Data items
:::

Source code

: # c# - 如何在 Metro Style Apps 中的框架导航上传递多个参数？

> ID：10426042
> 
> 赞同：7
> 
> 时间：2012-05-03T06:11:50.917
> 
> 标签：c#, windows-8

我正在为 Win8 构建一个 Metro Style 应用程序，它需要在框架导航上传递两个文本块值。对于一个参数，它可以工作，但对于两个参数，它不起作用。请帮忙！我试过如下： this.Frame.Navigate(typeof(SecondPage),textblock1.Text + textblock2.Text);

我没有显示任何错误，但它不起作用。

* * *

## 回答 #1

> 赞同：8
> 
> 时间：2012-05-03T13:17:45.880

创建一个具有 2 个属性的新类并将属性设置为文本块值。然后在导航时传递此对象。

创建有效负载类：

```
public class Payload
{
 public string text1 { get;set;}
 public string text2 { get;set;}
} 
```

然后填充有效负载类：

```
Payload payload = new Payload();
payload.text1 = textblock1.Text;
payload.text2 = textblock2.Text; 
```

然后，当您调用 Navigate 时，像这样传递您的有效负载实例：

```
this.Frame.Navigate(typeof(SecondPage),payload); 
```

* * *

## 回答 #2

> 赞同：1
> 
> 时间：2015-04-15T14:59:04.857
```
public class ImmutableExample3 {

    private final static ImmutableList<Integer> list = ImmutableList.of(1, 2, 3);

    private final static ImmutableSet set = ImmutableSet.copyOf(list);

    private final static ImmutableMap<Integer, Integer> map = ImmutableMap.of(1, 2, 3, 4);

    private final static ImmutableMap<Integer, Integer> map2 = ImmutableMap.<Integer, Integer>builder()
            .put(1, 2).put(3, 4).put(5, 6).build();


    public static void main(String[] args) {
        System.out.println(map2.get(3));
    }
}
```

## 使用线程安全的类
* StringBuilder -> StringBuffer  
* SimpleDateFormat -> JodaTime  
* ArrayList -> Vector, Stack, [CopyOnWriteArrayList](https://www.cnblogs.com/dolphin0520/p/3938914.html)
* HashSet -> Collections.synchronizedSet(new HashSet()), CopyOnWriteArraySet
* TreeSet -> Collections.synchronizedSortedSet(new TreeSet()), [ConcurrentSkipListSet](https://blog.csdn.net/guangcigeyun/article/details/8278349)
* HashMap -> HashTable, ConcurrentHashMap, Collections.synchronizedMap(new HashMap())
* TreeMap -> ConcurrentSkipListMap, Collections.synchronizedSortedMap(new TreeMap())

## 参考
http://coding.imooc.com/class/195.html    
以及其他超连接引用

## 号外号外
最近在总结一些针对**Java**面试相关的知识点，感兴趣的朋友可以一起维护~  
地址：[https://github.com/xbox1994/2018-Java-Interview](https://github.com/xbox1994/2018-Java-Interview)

:::

Please give all of the entries again, exactly as written.

Source code

: # c# - 如何在 Metro Style Apps 中的框架导航上传递多个参数？

> ID：10426042
> 
> 赞同：7
> 
> 时间：2012-05-03T06:11:50.917
> 
> 标签：c#, windows-8

我正在为 Win8 构建一个 Metro Style 应用程序，它需要在框架导航上传递两个文本块值。对于一个参数，它可以工作，但对于两个参数，它不起作用。请帮忙！我试过如下： this.Frame.Navigate(typeof(SecondPage),textblock1.Text + textblock2.Text);

我没有显示任何错误，但它不起作用。

* * *

## 回答 #1

> 赞同：8
> 
> 时间：2012-05-03T13:17:45.880

创建一个具有 2 个属性的新类并将属性设置为文本块值。然后在导航时传递此对象。

创建有效负载类：

```
public class Payload
{
 public string text1 { get;set;}
 public string text2 { get;set;}
} 
```

然后填充有效负载类：

```
Payload payload = new Payload();
payload.text1 = textblock1.Text;
payload.text2 = textblock2.Text; 
```

然后，当您调用 Navigate 时，像这样传递您的有效负载实例：

```
this.Frame.Navigate(typeof(SecondPage),payload); 
```

* * *

## 回答 #2

> 赞同：1
> 
> 时间：2015-04-15T14:59:04.857
```
public class ImmutableExample3 {

    private final static ImmutableList<Integer> list = ImmutableList.of(1, 2, 3);

    private final static ImmutableSet set = ImmutableSet.copyOf(list);

    private final static ImmutableMap<Integer, Integer> map = ImmutableMap.of(1, 2, 3, 4);

    private final static ImmutableMap<Integer, Integer> map2 = ImmutableMap.<Integer, Integer>builder()
            .put(1, 2).put(3, 4).put(5, 6).build();


    public static void main(String[] args) {
        System.out.println(map2.get(3));
    }
}
```

## 使用线程安全的类
* StringBuilder -> StringBuffer  
* SimpleDateFormat -> JodaTime  
* ArrayList -> Vector, Stack, [CopyOnWriteArrayList](https://www.cnblogs.com/dolphin0520/p/3938914.html)
* HashSet -> Collections.synchronizedSet(new HashSet()), CopyOnWriteArraySet
* TreeSet -> Collections.synchronizedSortedSet(new TreeSet()), [ConcurrentSkipListSet](https://blog.csdn.net/guangcigeyun/article/details/8278349)
* HashMap -> HashTable, ConcurrentHashMap, Collections.synchronizedMap(new HashMap())
* TreeMap -> ConcurrentSkipListMap, Collections.synchronizedSortedMap(new TreeMap())

## 参考
http://coding.imooc.com/class/195.html    
以及其他超连接引用

## 号外号外
最近在总结一些针对**Java**面试相关的知识点，感兴趣的朋友可以一起维护~  
地址：[https://github.com/xbox1994/2018-Java-Interview](https://github.com/xbox1994/2018-Java-Interview)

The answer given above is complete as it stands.